Il tempio verso cui, finalmente, è stata convogliata la fede della gente, può essere simbolo e tentazione pericolosa di centralizzazione**, controllo ed anche esclusione, secondo le regole e la visione tipicamente maschile.

In questo mese di ottobre celebriamo i 300 anni di “Nossa Senhora Aparecida”. Ancora oggi Maria ci offre una profezia, a partire dalla sua posizione, dal suo corpo nero, volto femminile di Dio, compagna di cammino nella fede dei più piccoli e di coloro che, per vergogna o per definizione, non possono entrare in Chiesa.
Per preparare la grande celebrazione del 12 ottobre, varie repliche dell’immagine sacra hanno circolato durante un anno intero in tutto il Paese. Passano da una parrocchia all’altra, visitano le piccole comunità, a volte durante la settimana si fermano ogni notte nella casa di una famiglia diversa. Provocano incontri, valorizzano le periferie, toccano con mano la vita quotidiana.
Ripetono, in qualche modo, il Vangelo della visitazione e ci stimolano a ripensare volti e strategie di una chiesa “di strada”.
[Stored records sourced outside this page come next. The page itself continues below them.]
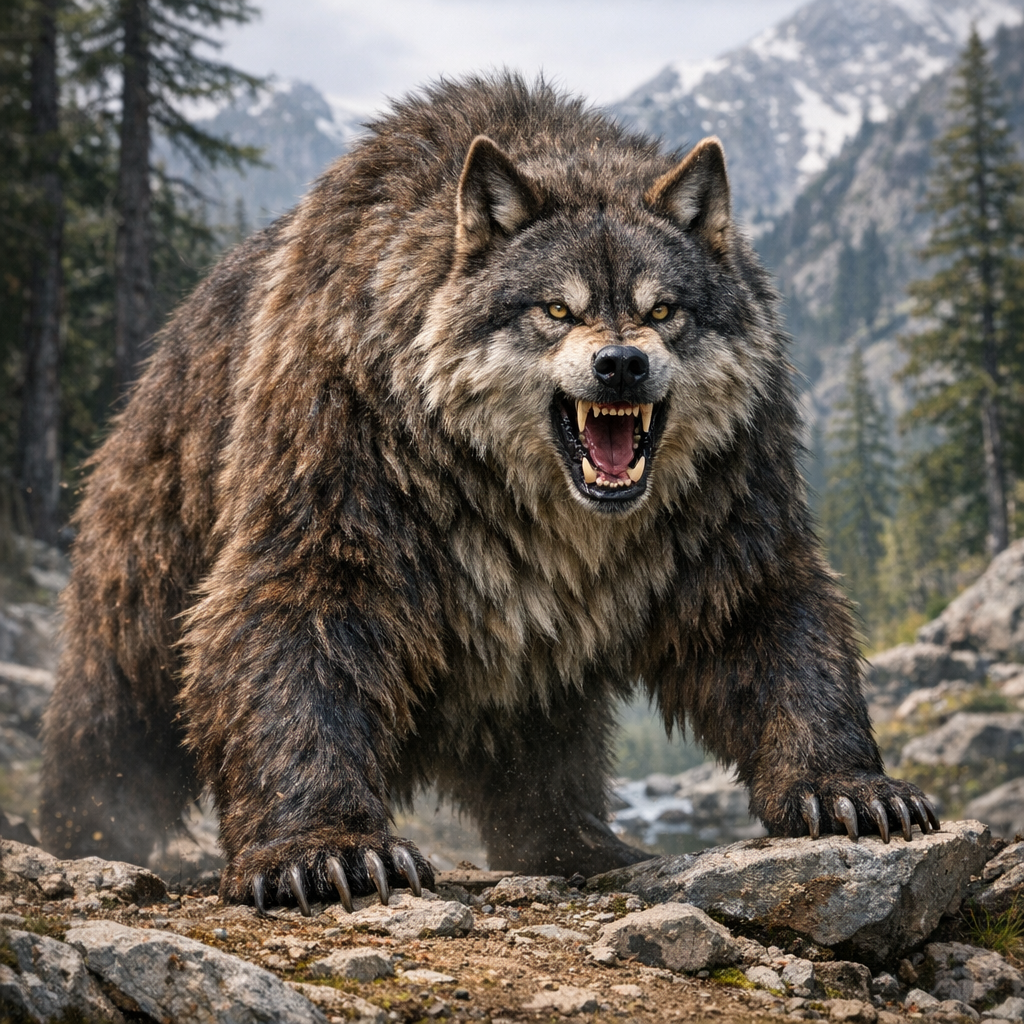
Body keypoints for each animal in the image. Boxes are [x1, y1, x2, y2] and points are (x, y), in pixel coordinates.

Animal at [39, 75, 937, 915]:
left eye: (664, 308)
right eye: (556, 306)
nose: (620, 365)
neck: (526, 497)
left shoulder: (716, 497)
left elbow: (765, 616)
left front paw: (853, 792)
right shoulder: (351, 455)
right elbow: (296, 621)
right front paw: (328, 851)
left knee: (545, 740)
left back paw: (583, 839)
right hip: (151, 533)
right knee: (116, 704)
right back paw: (84, 825)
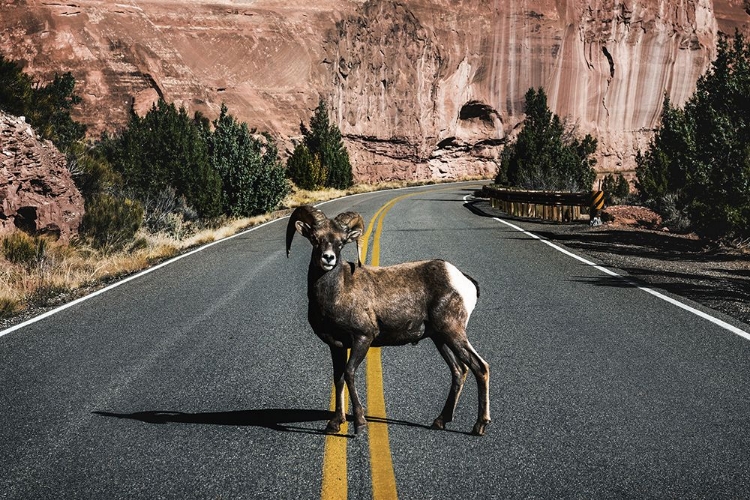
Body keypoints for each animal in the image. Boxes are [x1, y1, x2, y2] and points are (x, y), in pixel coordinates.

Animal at [284, 205, 490, 436]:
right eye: (315, 238)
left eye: (341, 241)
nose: (328, 259)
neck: (337, 292)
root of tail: (463, 280)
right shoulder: (336, 345)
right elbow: (338, 378)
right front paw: (335, 424)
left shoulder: (363, 338)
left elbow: (349, 373)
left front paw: (360, 424)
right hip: (440, 339)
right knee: (459, 370)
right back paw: (440, 421)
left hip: (453, 332)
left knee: (480, 367)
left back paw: (479, 425)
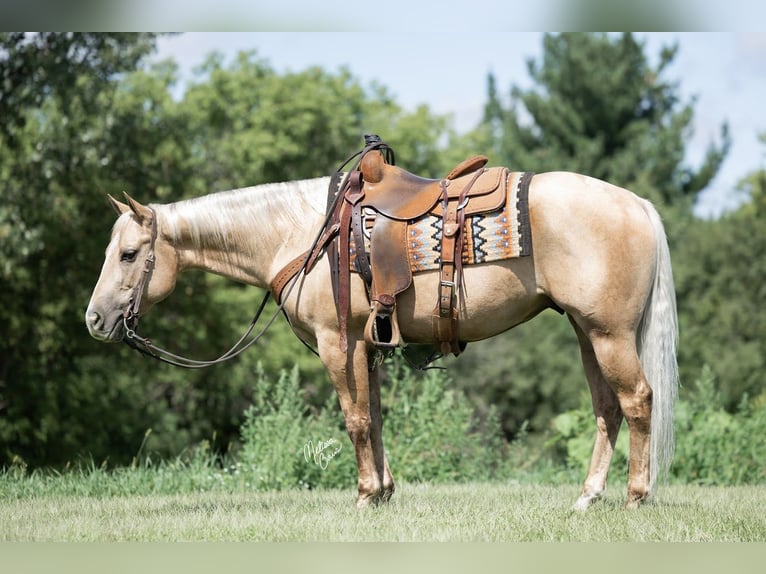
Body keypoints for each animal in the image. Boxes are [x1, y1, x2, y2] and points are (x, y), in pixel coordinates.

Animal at [87, 169, 680, 510]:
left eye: (128, 254)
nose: (93, 319)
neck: (301, 233)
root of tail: (638, 205)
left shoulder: (338, 342)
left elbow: (353, 419)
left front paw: (365, 495)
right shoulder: (367, 346)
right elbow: (373, 417)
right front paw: (386, 492)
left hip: (609, 334)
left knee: (637, 401)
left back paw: (636, 496)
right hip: (587, 332)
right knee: (606, 407)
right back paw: (587, 499)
* La teoria del “branqueamento” ha preso piede in Brasile all’inizio del secolo XX, considerando l’uomo bianco europeo come miglior riferimento in termini di salute, bellezza e civiltà. Attraverso le generazioni, i discendenti degli africani sarebbero divenuti a poco a poco sempre più bianchi e puri. La società di oggi, pur se in modo velato, replica questo pregiudizio. L’iconografia religiosa in molti casi lo rafforza.

**Proprio nel Santuario di Aparecida si è realizzata nel 2007 la 5a Conferenza dei Vescovi Latinoamericani e dei Caraibi. Uno dei punti più significativi del documento finale è la visione di parrocchia come comunità di comunità, decentralizzata, con forte insistenza sulla formazione ed il protagonismo dei laici nei loro ministeri.